Reputation: 563
For example. Users A posts a product for sell. Users B click to see product and would like to chat with user A. The response time is the time from when user B click on chat button with user A until user A replies.
What I need to do is there're many users like user B and I need to display average response time of users. E.g: user A respond to user B in 2 mins, to user C in 4 mins, so the average response time is 3mins.
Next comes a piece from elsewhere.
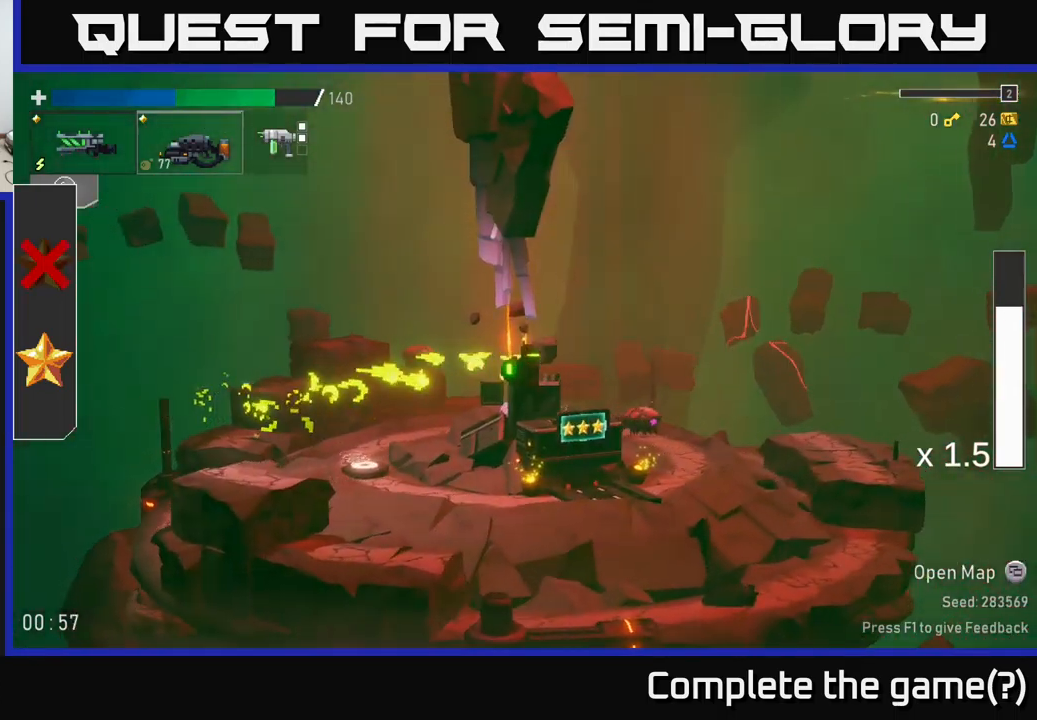
{"buttons": [], "left_stick": "right", "right_stick": "center", "events": []}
Here's my moongoose schemas:
var users = new Schema({
_id: ObjectId,
name: String,
averageResponseTime: Number,
});
var userResponseTime = new Schema({
_id: ObjectId,
userId: ObjectId,
respondToUserId: ObjectId,
responseTime: Number
});
I'm thinking to have cron job to runs every 5 minutes to calculate avarage time based on data from userResponseTime
but I don't like this since it consumes resources
Anyone has experience with this please help.
Thanks!
Upvotes: 1
Views: 377
Reputation: 182
To display/calculate value you need to get related userResponseTime objects for selected user. So here the plan
Calculate average response time for current selected user
userResponseTimeCollection.find({"userId":{$eq:require('mongoose').Types.ObjectId(userId)}}).toArray(function(err, results) {
var responseTimes = 0;
var responseCount = 0;
var avgResponseTime = 0;
results.forEach(function(item, i, arr){
responseTimes += item.responseTime;
responseCount++;
});
if(responseCount > 0)
avgResponseTime = responseTimes / responseCount;
});
Or you can get all data for users, all for their responses, and after that got through loop
var users = [];
var userResponses = [];
usersCollection.find({}).toArray(function(err, results) {
if(results)
users = results;
});
userResponseTimeCollection.find({}).toArray(function(err, results) {
if(results)
userResponses = results;
});
users.forEach(function(user) {
var responseTimes = 0;
var responseCount = 0;
var avgResponseTime = 0;
userResponses.forEach(function(response) {
if(response.userId == user._id){
responseTimes += response.responseTime;
responseCount++;
}
});
if(responseCount > 0)
avgResponseTime = responseTimes / responseCount;
user.ResponseRate = avgResponseTime;
});
Maybe it looks overwhelming but hope you got the main idea. GL!